[Opening SOURCE EXTRACT section]

In a retrospective cohort study published in the Journal of Clinical Neuroscience, Ahmed et al. with Cleveland Clinic Cerebrovascular Center, West Virginia University participation 1) analyzed data from over 5.9 million patients diagnosed with a first primary cancer, based on the SEER database (2000–2020). The study aimed to quantify the risk of stroke-related death (SD) in cancer patients and to identify temporal trends and associated clinical and demographic risk factors. Stroke-related mortality (SD) among cancer patients has significantly declined over the past two decades across all cancer types and both sexes. However, older age, non-white race, male sex, and specific cancer types—notably nervous system, respiratory, and head and neck cancers—are associated with a higher risk of stroke death. Conversely, patients receiving chemotherapy or radiotherapy had a lower risk of SD compared to those who received no treatment.
⚠️ Fatal Methodological Flaws
No Clinical Stroke Classification
The authors report on “stroke mortality” without differentiating ischemic vs. hemorrhagic strokes, nor providing stroke etiology or timing relative to cancer diagnosis or cancer treatment—rendering any mechanistic or preventative inference purely speculative.
Reliance on Registry Data Without Validation
The study is built on SEER registry death certificates. These are known to be notoriously unreliable in classifying cause of death in complex patients, particularly in cancer, where the line between terminal illness and stroke is often blurred or misclassified.
Missing Core Clinical Variables
Absolutely no data on cardiovascular comorbidities (e.g., hypertension, atrial fibrillation), medications (e.g., anticoagulants, steroids), or functional status. Without these, attributing causality or understanding modifiable risks is scientifically irresponsible.
“No Treatment” Category is a Black Box
The study repeatedly highlights increased stroke mortality in patients receiving “no treatment”, but never interrogates why. Were they terminal? Frail? Untreated by choice? Refusing care? Without this, comparisons to treated groups are invalid.
Statistical Smoke Without Clinical Fire
The use of large numbers and Annual Percentage Change/SMR modeling creates an illusion of depth. But in the absence of clinical granularity, the findings are epidemiologically flashy and clinically empty.
Cancer Type Associations Are Tautological
Finding increased SD risk in patients with nervous system tumors is hardly surprising, given the direct anatomical involvement. Presenting this as a novel association lacks critical insight and borders on disingenuous.

[Closing SOURCE EXTRACT section]

• _WHAT TO DO_: Please list every heading that appears under "Fatal Methodological Flaws" in the stroke mortality critique. The items have no connection to the stroke mortality critique.

[Opening PROVIDED RECORDS section]

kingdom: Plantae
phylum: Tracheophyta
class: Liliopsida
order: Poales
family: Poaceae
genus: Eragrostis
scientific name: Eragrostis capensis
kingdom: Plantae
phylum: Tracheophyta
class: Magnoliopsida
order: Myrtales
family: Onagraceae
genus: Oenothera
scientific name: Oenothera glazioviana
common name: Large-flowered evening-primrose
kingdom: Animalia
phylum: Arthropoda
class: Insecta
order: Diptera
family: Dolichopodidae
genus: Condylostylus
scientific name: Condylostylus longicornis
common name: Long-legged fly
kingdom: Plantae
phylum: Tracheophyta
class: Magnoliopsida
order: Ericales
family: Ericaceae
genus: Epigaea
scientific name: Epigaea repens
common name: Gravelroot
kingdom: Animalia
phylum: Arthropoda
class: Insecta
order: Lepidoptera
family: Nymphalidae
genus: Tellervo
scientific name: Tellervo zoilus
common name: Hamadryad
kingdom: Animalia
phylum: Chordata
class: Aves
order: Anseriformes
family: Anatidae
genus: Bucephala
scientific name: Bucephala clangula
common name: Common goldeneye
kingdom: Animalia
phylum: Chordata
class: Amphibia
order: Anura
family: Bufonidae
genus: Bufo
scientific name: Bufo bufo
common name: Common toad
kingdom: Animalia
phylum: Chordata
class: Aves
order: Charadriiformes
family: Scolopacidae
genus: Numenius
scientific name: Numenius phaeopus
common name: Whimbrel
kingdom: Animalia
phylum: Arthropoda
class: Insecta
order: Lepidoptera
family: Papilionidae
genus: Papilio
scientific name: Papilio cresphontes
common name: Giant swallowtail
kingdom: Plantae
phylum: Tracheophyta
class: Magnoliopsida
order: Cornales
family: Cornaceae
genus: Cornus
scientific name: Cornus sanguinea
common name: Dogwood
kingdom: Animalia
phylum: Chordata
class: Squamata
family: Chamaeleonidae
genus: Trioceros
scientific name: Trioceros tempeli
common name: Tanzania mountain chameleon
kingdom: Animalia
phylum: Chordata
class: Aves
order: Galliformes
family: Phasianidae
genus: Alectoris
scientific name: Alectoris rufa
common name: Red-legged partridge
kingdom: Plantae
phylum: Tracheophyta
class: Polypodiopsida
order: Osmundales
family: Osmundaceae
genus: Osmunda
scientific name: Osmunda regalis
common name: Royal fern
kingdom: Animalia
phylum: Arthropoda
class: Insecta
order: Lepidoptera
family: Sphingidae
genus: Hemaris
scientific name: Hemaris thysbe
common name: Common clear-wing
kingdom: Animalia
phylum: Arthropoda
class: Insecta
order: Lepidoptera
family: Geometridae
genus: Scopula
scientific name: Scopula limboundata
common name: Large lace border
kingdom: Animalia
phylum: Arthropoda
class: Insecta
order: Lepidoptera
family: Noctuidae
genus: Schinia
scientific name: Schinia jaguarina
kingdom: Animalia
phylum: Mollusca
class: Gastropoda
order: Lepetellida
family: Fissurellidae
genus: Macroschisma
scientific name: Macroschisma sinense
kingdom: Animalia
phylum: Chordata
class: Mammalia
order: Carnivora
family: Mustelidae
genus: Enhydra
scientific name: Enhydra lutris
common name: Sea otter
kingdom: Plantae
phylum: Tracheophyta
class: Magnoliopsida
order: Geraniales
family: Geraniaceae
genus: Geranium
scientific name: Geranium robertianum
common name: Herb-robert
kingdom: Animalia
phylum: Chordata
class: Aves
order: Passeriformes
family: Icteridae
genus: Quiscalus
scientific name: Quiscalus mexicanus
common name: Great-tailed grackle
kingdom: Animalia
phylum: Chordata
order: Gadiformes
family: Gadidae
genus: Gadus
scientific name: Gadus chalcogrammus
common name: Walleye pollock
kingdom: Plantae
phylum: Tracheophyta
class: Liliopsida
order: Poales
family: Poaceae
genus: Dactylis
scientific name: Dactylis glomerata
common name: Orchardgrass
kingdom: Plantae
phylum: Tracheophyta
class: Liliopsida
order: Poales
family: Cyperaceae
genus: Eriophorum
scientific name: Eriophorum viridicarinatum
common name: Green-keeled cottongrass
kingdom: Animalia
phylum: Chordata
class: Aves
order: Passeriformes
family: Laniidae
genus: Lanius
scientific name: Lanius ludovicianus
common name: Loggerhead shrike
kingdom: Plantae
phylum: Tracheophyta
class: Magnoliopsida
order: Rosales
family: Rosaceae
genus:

[Closing PROVIDED RECORDS section]

• _RESPONSE TO THE EXERCISE_:
- No Clinical Stroke Classification
- Reliance on Registry Data Without Validation
- Missing Core Clinical Variables
- “No Treatment” Category is a Black Box
- Statistical Smoke Without Clinical Fire
- Cancer Type Associations Are Tautological